Do you think this solution will return correct features? Running with this config does not lead to any errors, the number of returned features corresponds to the number of images in the supplied dataset and the shape of the features are correct. But I'm still thinking how can I verify that the values of the features are correct. So far the only way to confirm that which I came up with is to load the model in plain PyTorch and see if its returned features match with those returned by VISSL. Is there a better way to do it?

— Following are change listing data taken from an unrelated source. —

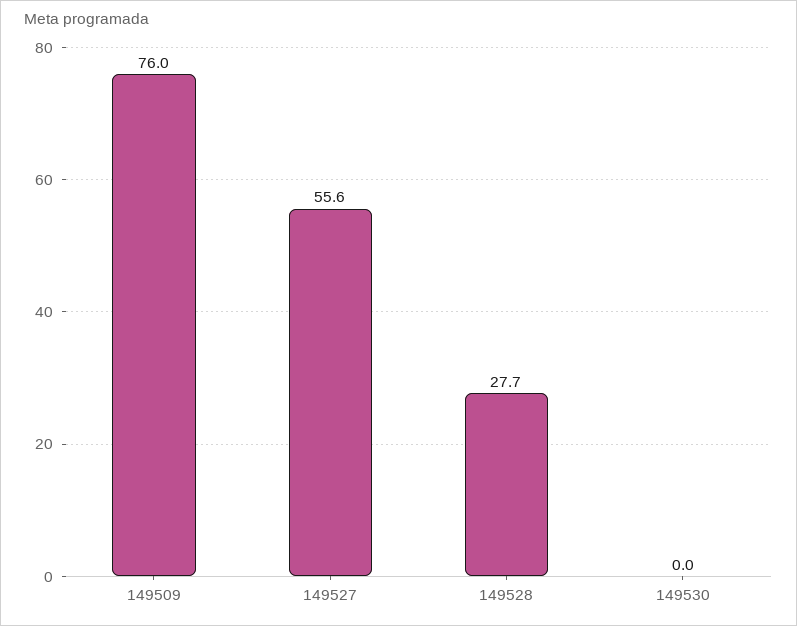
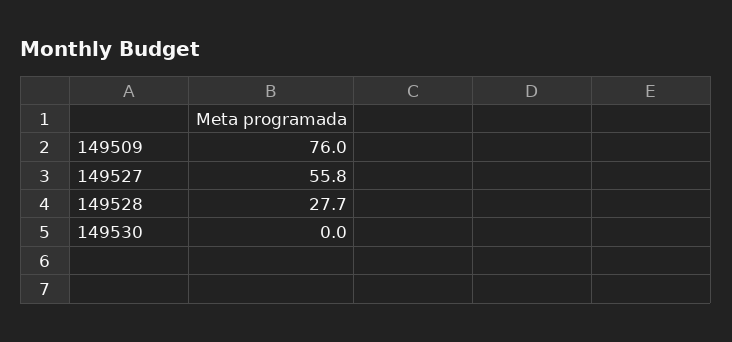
  {
    "149509": 76,
-   "149527": 55.6,
+   "149527": 55.8,
    "149528": 27.7,
    "149530": 0
  }

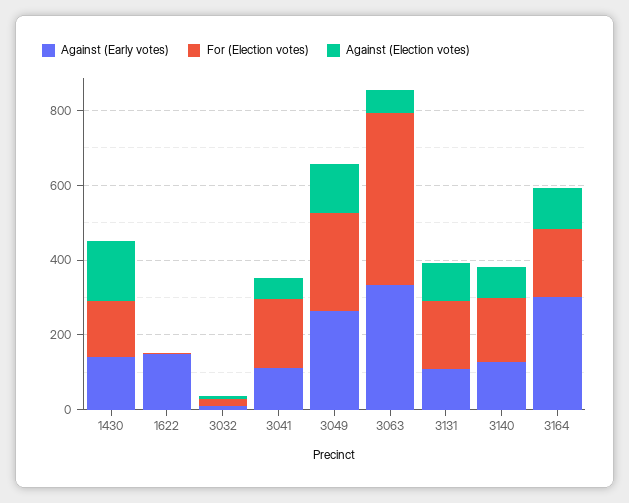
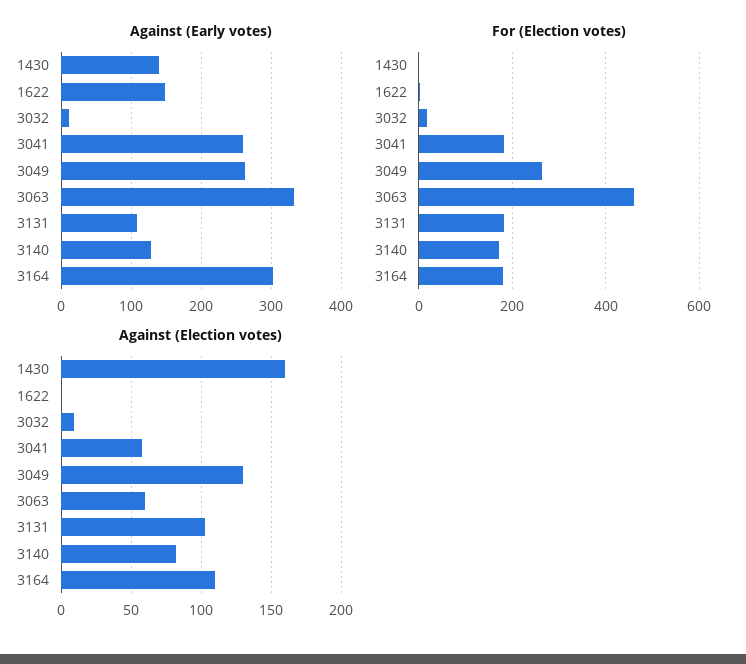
  {
    "Against (Early votes)": {
      "1430": 140,
      "1622": 150,
      "3032": 10,
-     "3041": 100,
+     "3041": 260,
      "3049": 260,
      "3063": 330,
      "3131": 110,
      "3140": 130,
      "3164": 300
    },
    "For (Election votes)": {
-     "1430": 150,
+     "1430": 0,
      "1622": 0,
      "3032": 20,
      "3041": 180,
      "3049": 260,
      "3063": 460,
      "3131": 180,
      "3140": 180,
      "3164": 180
    },
    "Against (Election votes)": {
      "1430": 160,
      "1622": 0,
      "3032": 10,
      "3041": 60,
      "3049": 130,
      "3063": 60,
      "3131": 105,
      "3140": 80,
      "3164": 110
    }
  }

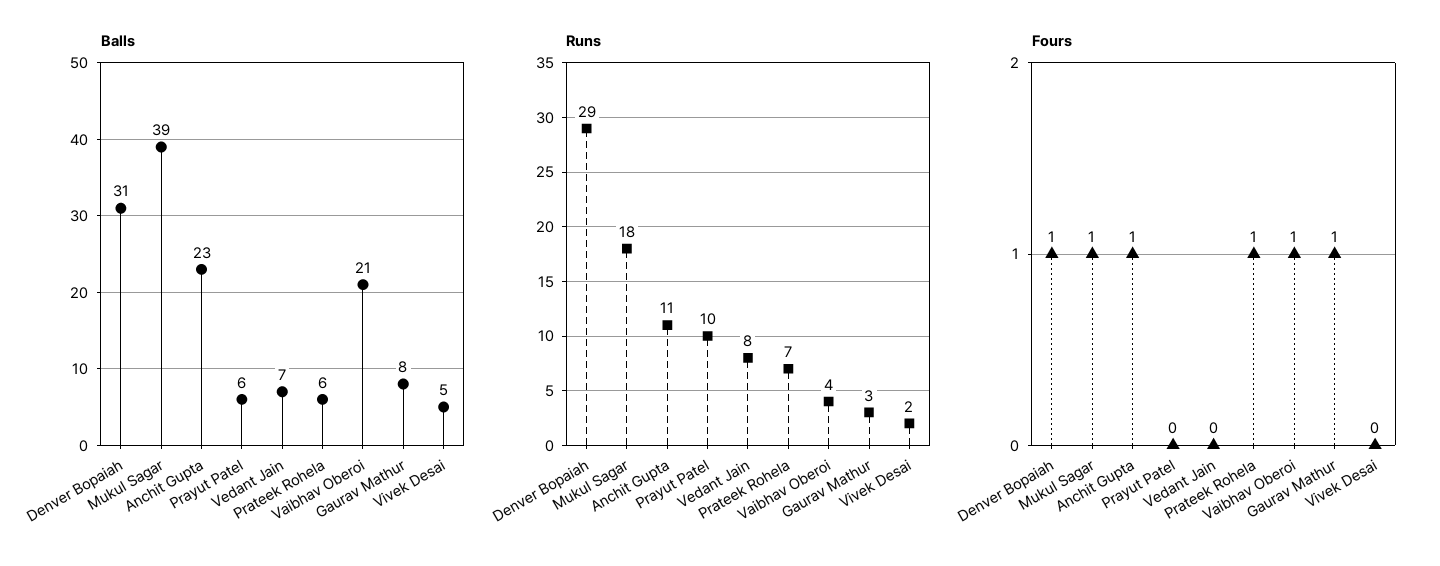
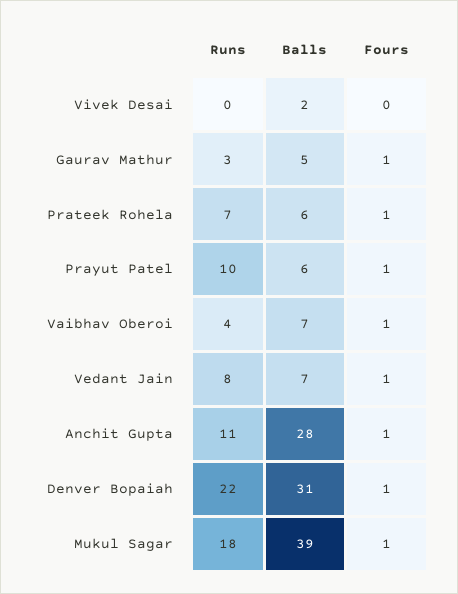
  {
    "Balls": {
      "Denver Bopaiah": 31,
      "Mukul Sagar": 39,
-     "Anchit Gupta": 23,
+     "Anchit Gupta": 28,
      "Prayut Patel": 6,
      "Vedant Jain": 7,
      "Prateek Rohela": 6,
-     "Vaibhav Oberoi": 21,
+     "Vaibhav Oberoi": 7,
-     "Gaurav Mathur": 8,
+     "Gaurav Mathur": 5,
-     "Vivek Desai": 5
+     "Vivek Desai": 2
    },
    "Runs": {
-     "Denver Bopaiah": 29,
+     "Denver Bopaiah": 22,
      "Mukul Sagar": 18,
      "Anchit Gupta": 11,
      "Prayut Patel": 10,
      "Vedant Jain": 8,
      "Prateek Rohela": 7,
      "Vaibhav Oberoi": 4,
      "Gaurav Mathur": 3,
-     "Vivek Desai": 2
+     "Vivek Desai": 0
    },
    "Fours": {
      "Denver Bopaiah": 1,
      "Mukul Sagar": 1,
      "Anchit Gupta": 1,
-     "Prayut Patel": 0,
+     "Prayut Patel": 1,
-     "Vedant Jain": 0,
+     "Vedant Jain": 1,
      "Prateek Rohela": 1,
      "Vaibhav Oberoi": 1,
      "Gaurav Mathur": 1,
      "Vivek Desai": 0
    }
  }

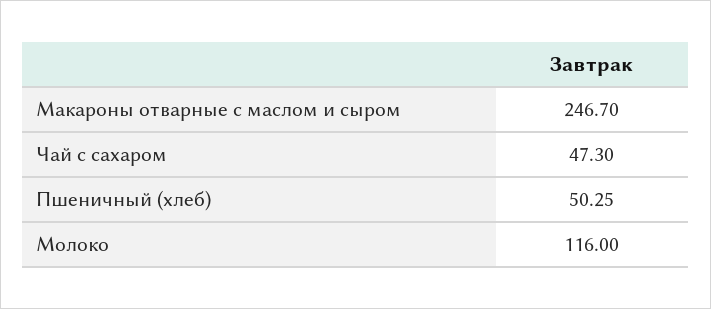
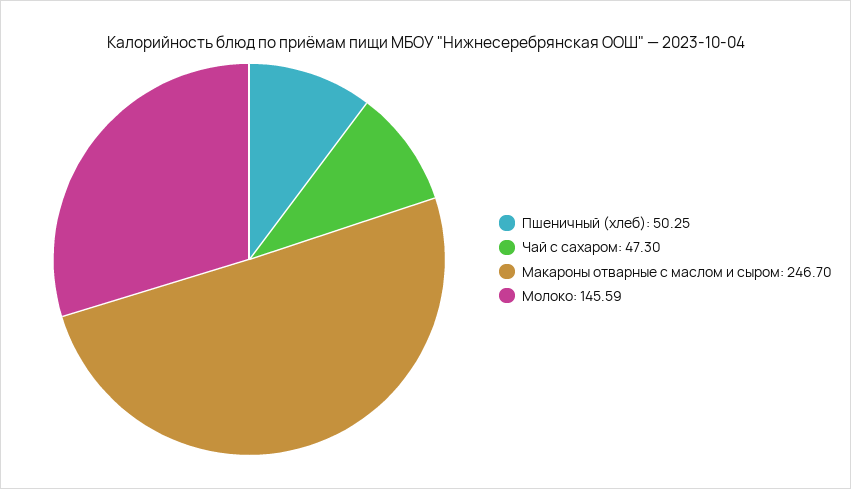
  {
    "Макароны отварные с маслом и сыром": 246.7,
    "Чай с сахаром": 47.3,
    "Пшеничный (хлеб)": 50.25,
-   "Молоко": 116
+   "Молоко": 145.59
  }

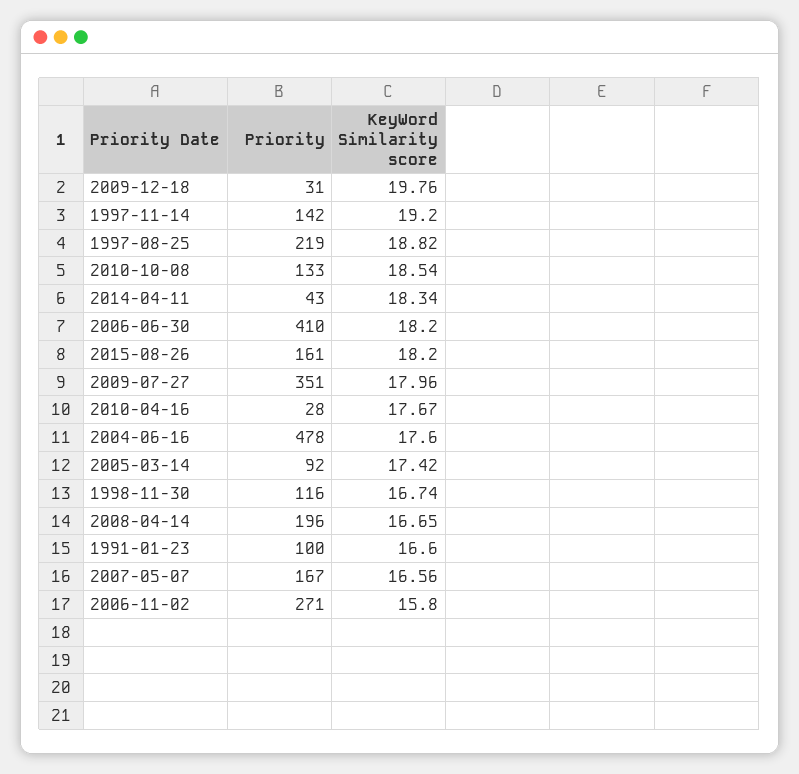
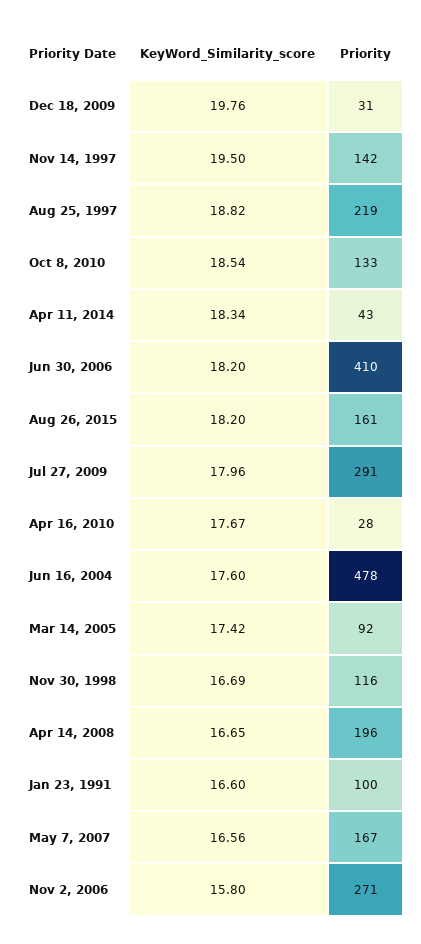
  {
    "Priority": {
      "2009-12-18": 31,
      "1997-11-14": 142,
      "1997-08-25": 219,
      "2010-10-08": 133,
      "2014-04-11": 43,
      "2006-06-30": 410,
      "2015-08-26": 161,
-     "2009-07-27": 351,
+     "2009-07-27": 291,
      "2010-04-16": 28,
      "2004-06-16": 478,
      "2005-03-14": 92,
      "1998-11-30": 116,
      "2008-04-14": 196,
      "1991-01-23": 100,
      "2007-05-07": 167,
      "2006-11-02": 271
    },
    "KeyWord Similarity score": {
      "2009-12-18": 19.76,
-     "1997-11-14": 19.2,
+     "1997-11-14": 19.5,
      "1997-08-25": 18.82,
      "2010-10-08": 18.54,
      "2014-04-11": 18.34,
      "2006-06-30": 18.2,
      "2015-08-26": 18.2,
      "2009-07-27": 17.96,
      "2010-04-16": 17.67,
      "2004-06-16": 17.6,
      "2005-03-14": 17.42,
-     "1998-11-30": 16.74,
+     "1998-11-30": 16.69,
      "2008-04-14": 16.65,
      "1991-01-23": 16.6,
      "2007-05-07": 16.56,
      "2006-11-02": 15.8
    }
  }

iseessel commented 2 years ago

That sounds like a good plan to me!

You could also step through the vissl code with a debugger to make sure it's returning the right thing. I will try to validate quickly later this as well.

If you wanted to contribute a config in a PR with these options so we have this use-case documented that would be amazing!

blazejdolicki commented 2 years ago

Hi @iseessel, took me some time but I added a pull request with my config. Just signed the CLA, so that should be updated soon. Thanks for all the help!